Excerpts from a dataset
======
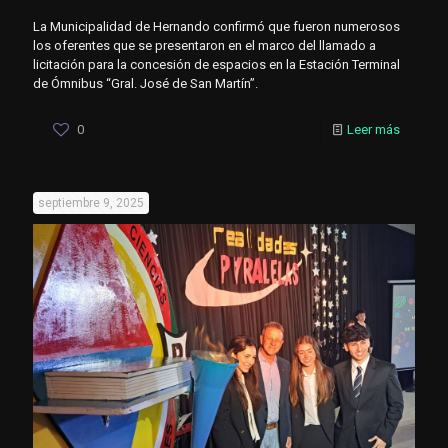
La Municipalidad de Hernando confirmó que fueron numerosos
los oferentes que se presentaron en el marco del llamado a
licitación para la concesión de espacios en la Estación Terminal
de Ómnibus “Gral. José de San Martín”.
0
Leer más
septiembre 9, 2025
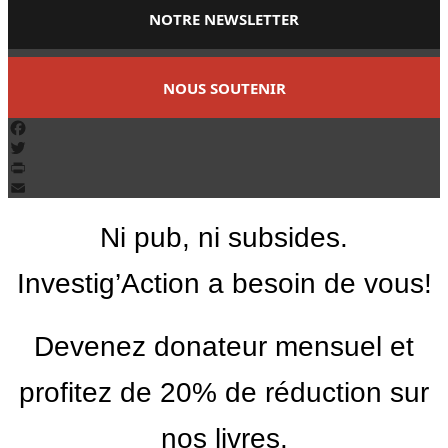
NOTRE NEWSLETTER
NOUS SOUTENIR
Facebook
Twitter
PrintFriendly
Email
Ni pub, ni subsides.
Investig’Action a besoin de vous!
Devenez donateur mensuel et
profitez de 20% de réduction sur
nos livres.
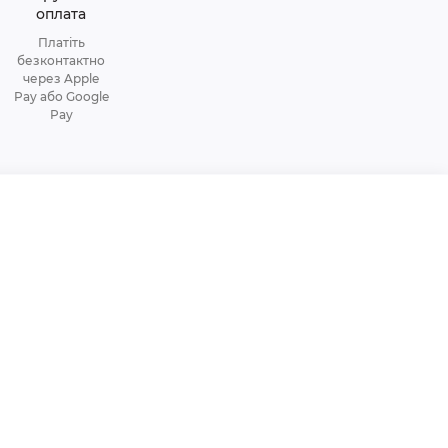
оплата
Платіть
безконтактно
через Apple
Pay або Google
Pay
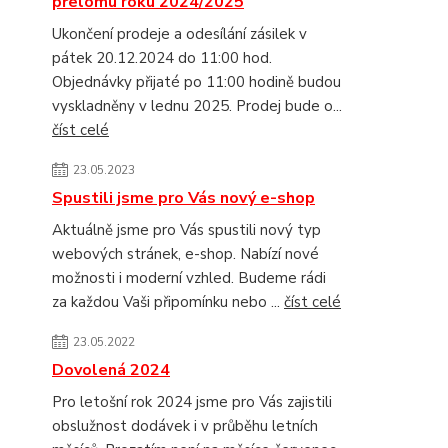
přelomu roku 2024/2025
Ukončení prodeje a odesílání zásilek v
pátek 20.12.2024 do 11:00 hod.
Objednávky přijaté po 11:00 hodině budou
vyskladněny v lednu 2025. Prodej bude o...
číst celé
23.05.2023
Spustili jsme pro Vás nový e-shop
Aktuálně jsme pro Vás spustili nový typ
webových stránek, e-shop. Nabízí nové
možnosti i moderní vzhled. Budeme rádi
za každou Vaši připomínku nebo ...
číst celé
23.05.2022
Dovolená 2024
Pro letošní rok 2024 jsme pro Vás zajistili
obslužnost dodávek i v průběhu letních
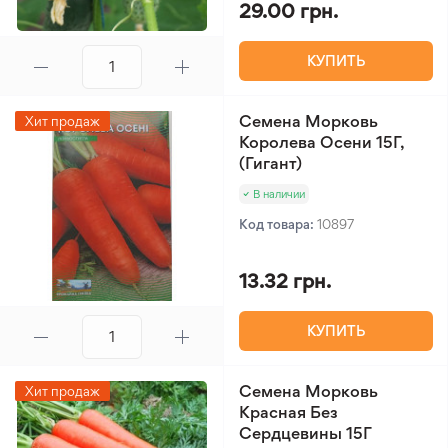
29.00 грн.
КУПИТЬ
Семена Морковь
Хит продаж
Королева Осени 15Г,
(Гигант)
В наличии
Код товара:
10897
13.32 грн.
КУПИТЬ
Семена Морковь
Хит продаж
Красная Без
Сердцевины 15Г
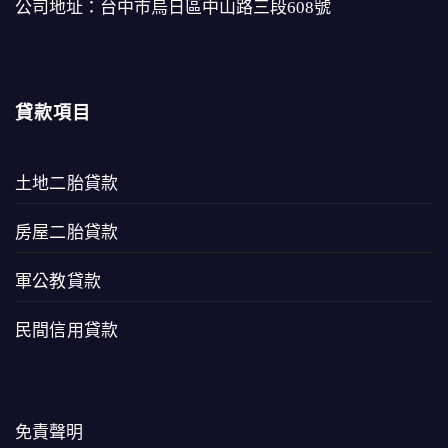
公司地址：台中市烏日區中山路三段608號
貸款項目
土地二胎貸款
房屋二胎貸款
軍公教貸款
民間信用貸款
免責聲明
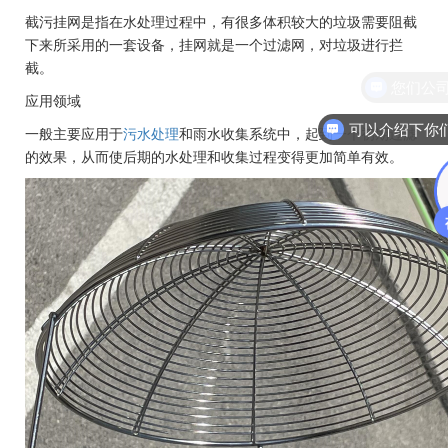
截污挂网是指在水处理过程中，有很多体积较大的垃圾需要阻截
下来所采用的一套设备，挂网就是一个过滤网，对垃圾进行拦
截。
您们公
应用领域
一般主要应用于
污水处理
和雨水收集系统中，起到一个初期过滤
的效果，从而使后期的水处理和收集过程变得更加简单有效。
======
What to produce
In the entries above, identify every line with the string "jsme".

Exercise output
Spustili jsme pro Vás nový e-shop
Aktuálně jsme pro Vás spustili nový typ
Pro letošní rok 2024 jsme pro Vás zajistili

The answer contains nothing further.